После того, как сам царь порешил столь невинных и мирных людей, питерских рабочих, понял и я, что закачалась корона царская. И осталось теперь слегка только пнуть его трухлявый трон: вмиг на щепы рассыплется и погребет под своими обломками и самого Николашку и всю его волчью паству, а с ними и весь ваш гнилой поповско-помещичий холуйский режим. А меня здесь уже не ищите. Я нужен людям там, где поближе свернуть башку его империалистическому величеству, Остаюсь честным русским рабочим
Приписываю: родители мои ничего о делах моих филерских, как и делах бунтарских, не знали и знать не могли. Прости меня, отец!
Рука предательски дрожала, когда Низов подавал Петру бумажки, целиком с двух сторон исписанные его каракулями. Петр бережно сложил их и спрятал во внутреннем кармане пиджака.
— Ну а теперь с богом, Филя, — сказал Петр, вынув руку из кармана пальто. В руке его зловеще блеснул браунинг.
Филя неловким движением схватил револьвер и вместе с ним сунул свою культю за пазуху.
— Близко ко мне не подходи, — предупредил он Семена. — При попытке к бегству или еще какие выкинешь кульбиты — стреляю без предупреждения!
И они пошли по дороге. Впереди, понуро склонив голову, еле волоча ноги, Низов, позади, шагах в трех от него, шел Филя, настороженный, собранный и готовый ко всяким неожиданностям со стороны предателя.
А вскоре на дороге стали показываться мелкие группки рабочих. Они возвращались после митинга.
Василий остался на посту. Петр заспешил к карьеру, чтобы помочь Марине Борисовой выбраться на проселочную дорогу.
Когда они пришли к тому самому пню, на котором Низов писал свое отчаянное письмо, Петр улыбнулся и сказал:
— А мы вам, Марина Ивановна, вчетвером этот пенек оборудовали. — И он вновь достал газету, сложил ее теперь пошире — вдвое — и усадил на пень свою ученицу. Сам зашагал в город, чтобы добыть извозчика.
Знала бы Маринка, что речь идет о пне, где только что подписал себе смертный приговор ее давний обидчик, верзила-хулиган Сенька Низов!
5. ИЗ ОГНЯ ДА В ПОЛЫМЯ
Ночью начались обыски и аресты. Третьи сутки по-прежнему густыми мокрыми хлопьями падал снег, повсюду намело сугробов: жандармские кони по бабки увязали в рыхлом снегу, перемешивая его с дорожной грязью. К ночи хватило морозцем, снег пошел мелкой крупкой, которая больно хлестала по лицу.
Василий спал, когда черенками плетей заколотили в ворота. Мать поднялась открывать, но, пока одевалась, нетерпеливые гости стали постукивать по рамам, требовательно барабанить пальцами по стеклам окон. Василий продрал глаза, когда мать уже вышла во двор. В окно он увидел знакомую усатую морду околоточного, а когда заскрипели ворота и раздался цокот копыт по лесинам, проложенным от калитки до крыльца, одеваться было поздно и утекать уже некуда.
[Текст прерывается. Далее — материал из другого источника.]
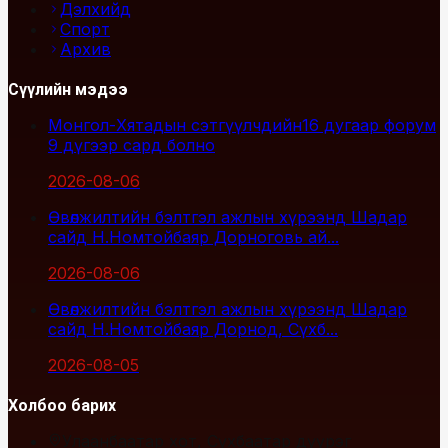
Дэлхийд
Спорт
Архив
Сүүлийн мэдээ
Монгол-Хятадын сэтгүүлчдийн16 дугаар форум
9 дүгээр сард болно
2026-08-06
Өвөлжилтийн бэлтгэл ажлын хүрээнд Шадар
сайд Н.Номтойбаяр Дорноговь ай...
2026-08-06
Өвөлжилтийн бэлтгэл ажлын хүрээнд Шадар
сайд Н.Номтойбаяр Дорнод, Сүхб...
2026-08-05
Холбоо барих
Улаанбаатар хот, Сүхбаатар дүүрэг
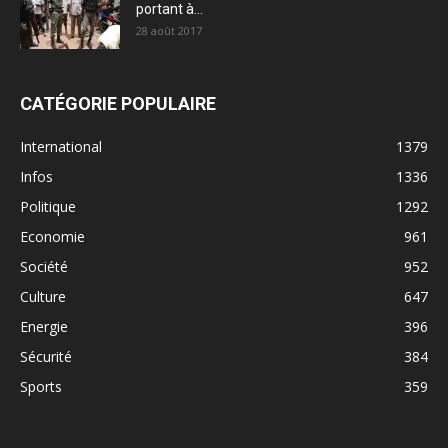
portant à...
28 août 2017
CATÉGORIE POPULAIRE
International
1379
Infos
1336
Politique
1292
Economie
961
Société
952
Culture
647
Energie
396
Sécurité
384
Sports
359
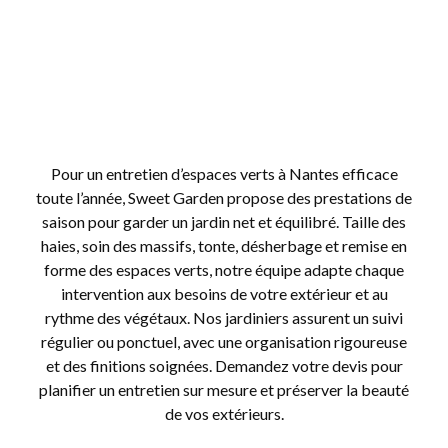
Pour un entretien d’espaces verts à Nantes efficace
toute l’année, Sweet Garden propose des prestations de
saison pour garder un jardin net et équilibré. Taille des
haies, soin des massifs, tonte, désherbage et remise en
forme des espaces verts, notre équipe adapte chaque
intervention aux besoins de votre extérieur et au
rythme des végétaux. Nos jardiniers assurent un suivi
régulier ou ponctuel, avec une organisation rigoureuse
et des finitions soignées. Demandez votre devis pour
planifier un entretien sur mesure et préserver la beauté
de vos extérieurs.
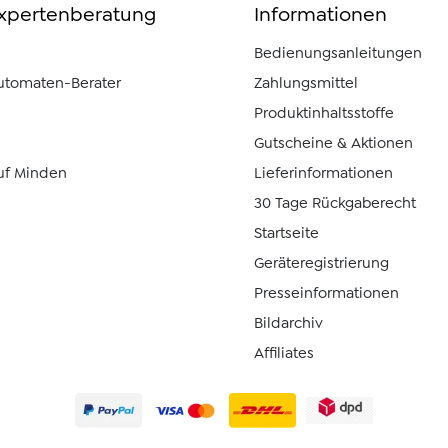
Expertenberatung
Informationen
Bedienungsanleitungen
automaten-Berater
Zahlungsmittel
Produktinhaltsstoffe
Gutscheine & Aktionen
uf Minden
Lieferinformationen
30 Tage Rückgaberecht
Startseite
Geräteregistrierung
Presseinformationen
Bildarchiv
Affiliates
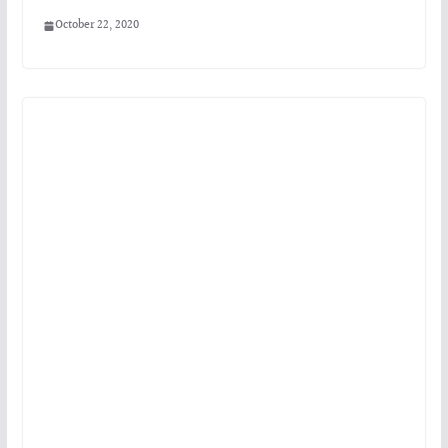
October 22, 2020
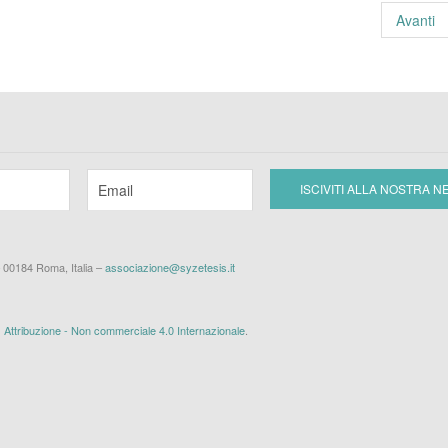
Avanti
– 00184 Roma, Italia –
associazione@syzetesis.it
ttribuzione - Non commerciale 4.0 Internazionale
.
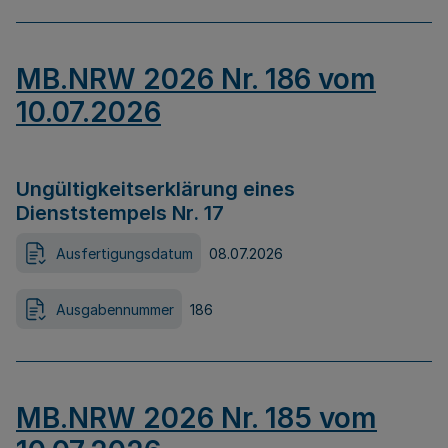
MB.NRW 2026 Nr. 186 vom
10.07.2026
Ungültigkeitserklärung eines
Dienststempels Nr. 17
Ausfertigungsdatum
08.07.2026
Ausgabennummer
186
MB.NRW 2026 Nr. 185 vom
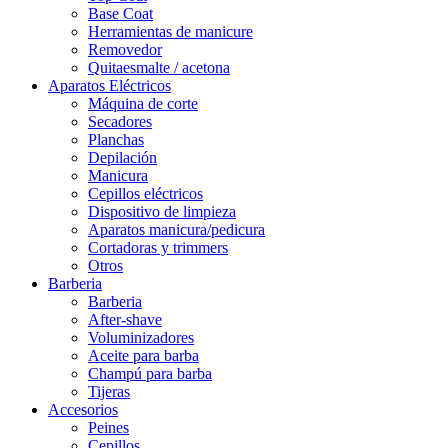
Base Coat
Herramientas de manicure
Removedor
Quitaesmalte / acetona
Aparatos Eléctricos
Máquina de corte
Secadores
Planchas
Depilación
Manicura
Cepillos eléctricos
Dispositivo de limpieza
Aparatos manicura/pedicura
Cortadoras y trimmers
Otros
Barberia
Barberia
After-shave
Voluminizadores
Aceite para barba
Champú para barba
Tijeras
Accesorios
Peines
Cepillos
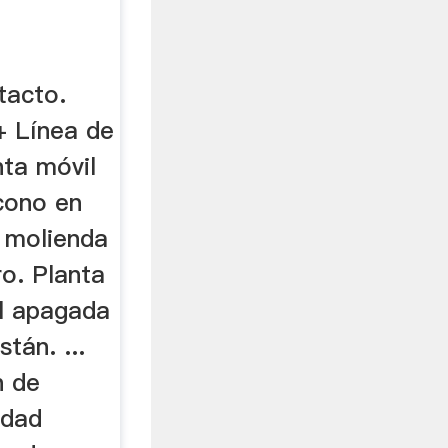
tacto.
+ Línea de
nta móvil
 cono en
 molienda
ro. Planta
l apagada
tán. ...
n de
idad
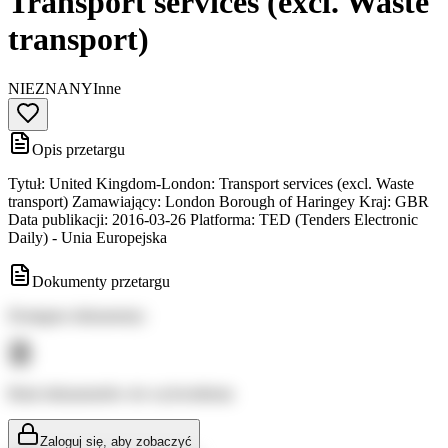
Transport services (excl. Waste
transport)
NIEZNANY
Inne
Opis przetargu
Tytuł: United Kingdom-London: Transport services (excl. Waste
transport) Zamawiający: London Borough of Haringey Kraj: GBR
Data publikacji: 2016-03-26 Platforma: TED (Tenders Electronic
Daily) - Unia Europejska
Dokumenty przetargu
Dostępne dokumenty:
Brak dokumentów do wyświetlenia
Zaloguj się, aby zobaczyć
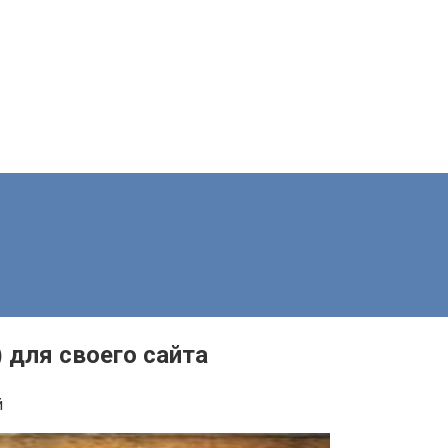
 для своего сайта
й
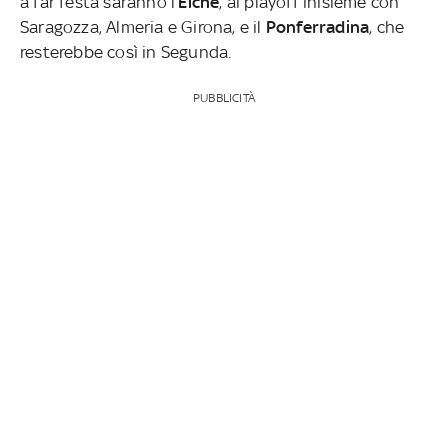
a far festa saranno l’
Elche
, ai playoff inisieme con
Saragozza, Almeria e Girona, e il
Ponferradina
, che
resterebbe così in Segunda.
PUBBLICITÀ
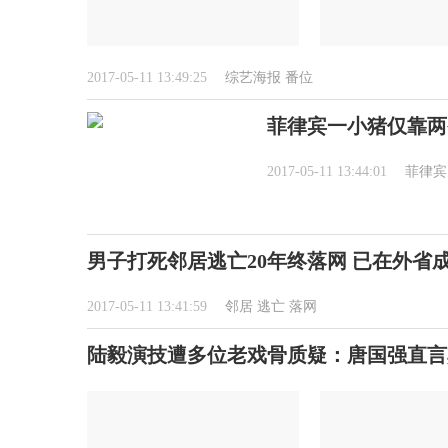
2017-05-11 13:49:25
综艺海报
番位
菲律宾一小猪仅靠两
2017-05-11 13:44:01
菲律宾
男子打死邻居逃亡20年终落网 已在外省
2017-05-11 13:41:59
邻居
逃亡
落网
陆毅演技遭多位老戏骨质疑：唐国强直言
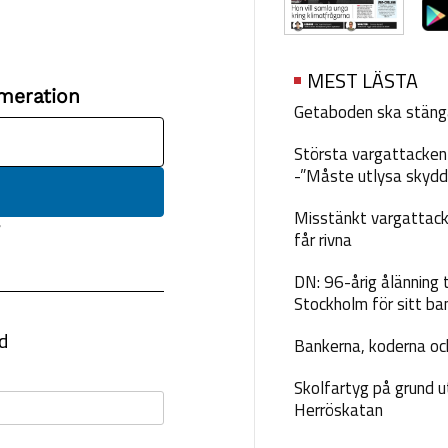
MEST LÄSTA
Getaboden ska stäng
Största vargattacken i
-”Måste utlysa skydd
Misstänkt vargattack
får rivna
DN: 96-årig ålänning t
Stockholm för sitt ba
Bankerna, koderna och
Skolfartyg på grund u
Herröskatan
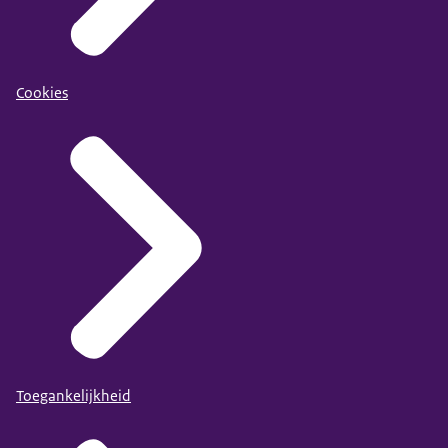
Cookies
Toegankelijkheid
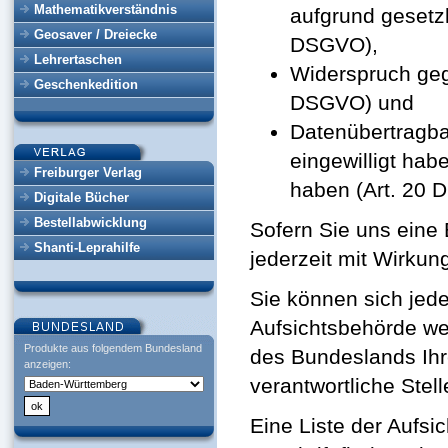
Mathematikverständnis
aufgrund gesetzl
Geosaver / Dreiecke
DSGVO),
Lehrertaschen
Widerspruch gege
Geschenkedition
DSGVO) und
Datenübertragbar
eingewilligt hab
Freiburger Verlag
haben (Art. 20 
Digitale Bücher
Bestellabwicklung
Sofern Sie uns eine 
Shanti-Leprahilfe
jederzeit mit Wirkung
Sie können sich jede
Aufsichtsbehörde we
Produkte aus folgendem Bundesland
des Bundeslands Ihr
anzeigen:
verantwortliche Stel
Eine Liste der Aufsi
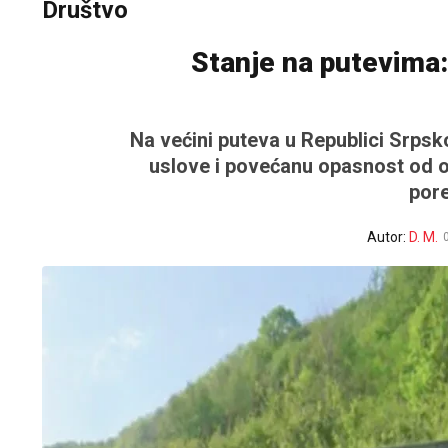
Društvo
Stanje na putevima
Na većini puteva u Republici Srpsk
uslove i povećanu opasnost od o
pore
Autor:
D. M.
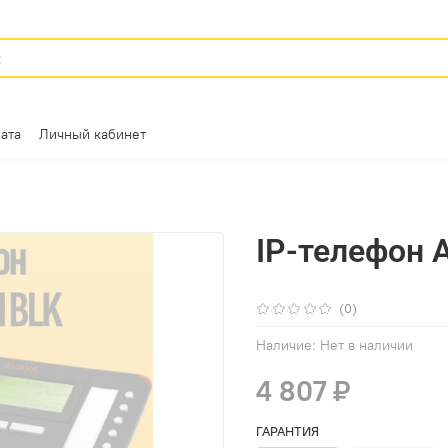
ата
Личный кабинет
IP-телефон A
(0)
Наличие:
Нет в наличии
4 807 ₽
ГАРАНТИЯ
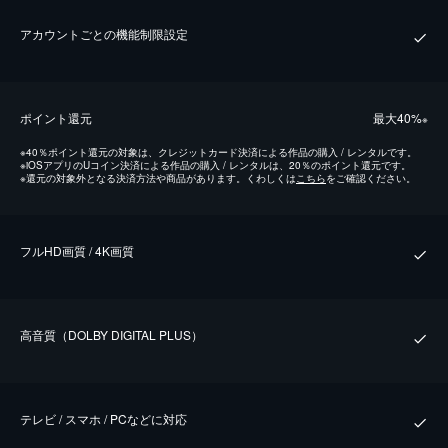
アカウントごとの機能制限設定
ポイント還元
最⼤40%
※
※
40％ポイント還元の対象は、クレジットカード決済による作品の購入 / レンタルです。
※
iOSアプリのUコイン決済による作品の購入 / レンタルは、20％のポイント還元です。
※
還元の対象外となる決済方法や商品があります。くわしくは
こちら
をご確認ください。
フルHD画質 / 4K画質
⾼⾳質（DOLBY DIGITAL PLUS）
テレビ / スマホ / PCなどに対応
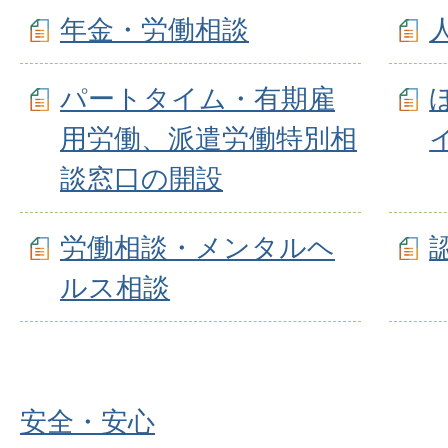
年金・労働相談
パートタイム・有期雇
用労働、派遣労働特別相
談窓口の開設
労働相談・メンタルヘ
ルス相談
安全・安心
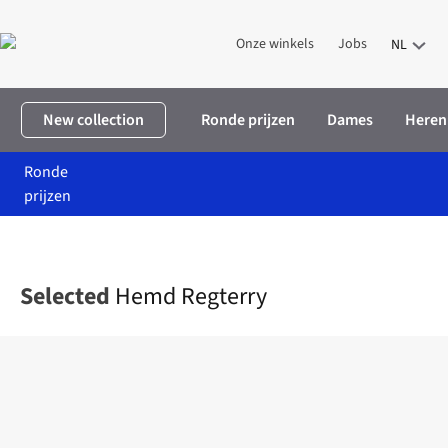
Onze winkels
Jobs
NL
New collection
Ronde prijzen
Dames
Heren
Ronde
prijzen
Home
Heren
Kleding
Hemden
Hemd Regterry
Selected
Hemd Regterry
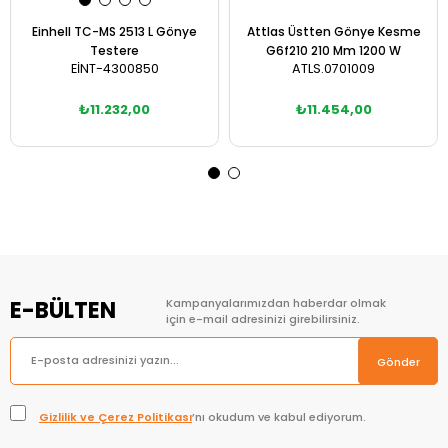
Einhell TC-MS 2513 L Gönye
Attlas Üstten Gönye Kesme
Testere
G6f210 210 Mm 1200 W
EİNT-4300850
ATLS.0701009
₺11.232,00
₺11.454,00
Sepete Ekle
Sepete Ekle
E-BÜLTEN
Kampanyalarımızdan haberdar olmak
için e-mail adresinizi girebilirsiniz.
Gönder
Gizlilik ve Çerez Politikası
’nı okudum ve kabul ediyorum.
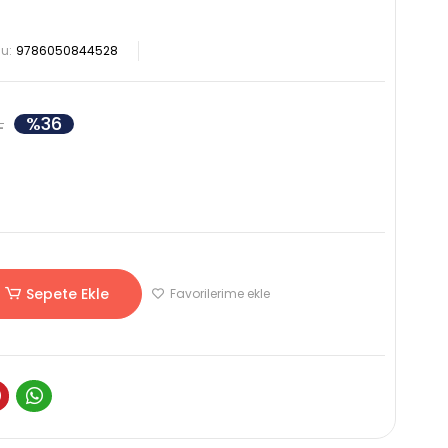
u:
9786050844528
%36
L
Sepete Ekle
Favorilerime ekle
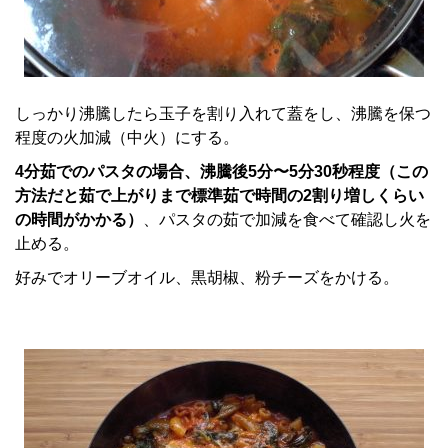
しっかり沸騰したら玉子を割り入れて蓋をし、沸騰を保つ
程度の火加減（中火）にする。
4分茹でのパスタの場合、沸騰後5分〜5分30秒程度（この
方法だと茹で上がりまで標準茹で時間の2割り増しくらい
の時間がかかる）
、パスタの茹で加減を食べて確認し火を
止める。
好みでオリーブオイル、黒胡椒、粉チーズをかける。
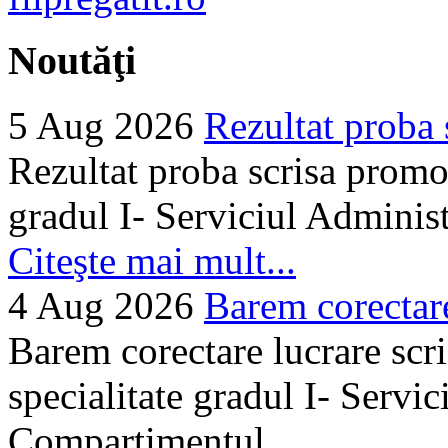
Noutăţi
5 Aug 2026
Rezultat proba 
Rezultat proba scrisa promo
gradul I- Serviciul Adminis
Citeşte mai mult...
4 Aug 2026
Barem corectare 
Barem corectare lucrare scr
specialitate gradul I- Servi
Compartimentul...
Выхватив из-под подушки пачку листовок, Василий с этой явной уликой успел сбежать в холодные сенцы, где была дверь в такой же холодный нужник с широким очком. Сунув за пазуху, под нижнюю рубашку, прокламации, Василий спустился в отверстие нужника и повис на руках, схватясь за подпорный поперечный брус.
В дом ввалились жандармы, стали искать Василия, рыская по чуланам, сараям, чердаку, во дворе. Допрашивали мать, — домашние и сами понять не могли, куда мог деться Василий, но женский инстинкт подсказывал матери: «Правды говорить нельзя».
— Повздорили сильно, пьяный пришел, разобрала ему постель, а он как был одемши, так и завалился, — плела Агафья как умела.
— Иде же тады он? — допытывался околоточный.
— Дык спьяну вскочил и убег, а иде ж его черт опять носит?
— Брешешь, старая! — крикнул жандармский старшой. Он пощупал все и осмотрел: постель была теплой, а ботинки, носки, брюки, рубаха — все осталось тут, рядом с постелью. — Куда сховала? Где подпол?
Но и там не нашли Василия. Кто-то с треском распахнул дверцу в нужник и глянул сверху, но, к счастью Василька, в одну сторону, где его не было. А он, опираясь босой ногой на закраину бревна, продолжал висеть, коченея на ветру и морозе.
Долго рылись в доме жандармы, перетряхнули все Васильковы пожитки, вспороли матрац, подушки: явно искали улик, раз не нашли самого заподозренного, дивились, куда бы он мог сховаться; матерились, грозили матери, думая, что она должна знать, где ее сын. Мать теперь просто молчала. «Утек, и на том бог милостив», — думала Ганя.